Accounting, April 10

Filed under: Accounting,Notes,School — Phillip Womack @ 12:04 pm

Low attendance today. Today is apparently the drop-dead date, so that may be the explanation. If so, a lot of people decided they didn’t like their odds. Class is a ghost town.We’re finishing up inventory today.

Valuing Inventory at the Lower of Cost or Market.

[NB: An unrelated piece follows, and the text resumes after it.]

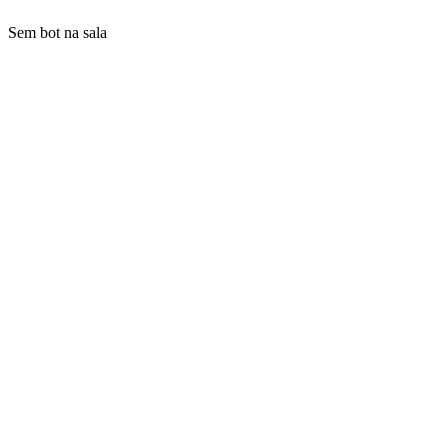
Sem bot na sala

The Lower of Cost or Market Rule states that when the replacement cost of inventory falls below the historical cost, the inventory is written down at the lower value, and a loss is recorded.

This can be done item-by-item, or by comparing entire categories at a time.

Essentially, if it would cost less to replace the items today than it did to purchase them originally, you lower their cost to reflect the replacement cost.

The Retail Method of Inventory Estimation is a method for estimating the cosr of inventory by using the ratio of the cost to the retail price.

Estimated Ending Inventory at Retail = (Beginning Inventory + Purchases) at Retail – Sales During Period

The term at retail means the amount of inventory at the marked selling price.

The Gross Profit Method of Inventory Estimation is a way of estimating the cost of inventory on the assumption that the ratio of gross margin for a business remains relatively stable from year to year.

Estimated Ending Inventory at cost = Cost of Goods Available for Sale – (Sales – Estimated Gross Margin)

This method is used in place of the retail method when proper records don’t exist. It is acceptable for interim report statements, but is not acceptable for end of year statements.

Chapter 9: Long-Lived Assets

Long-lived assets include fixed assets, plant assets, intangible assets, and a few other things that won’t be covered.

Expenditures are necessary to create or maintain long-lived assets. There are two kinds of expenditures for long-lived assets.

  • Capital expenditures — Expenditures to increase the value of the asset or make it ready for its intended use
  • Revenue expenditures

The cost of the asset equals the fair market value of the expenditures.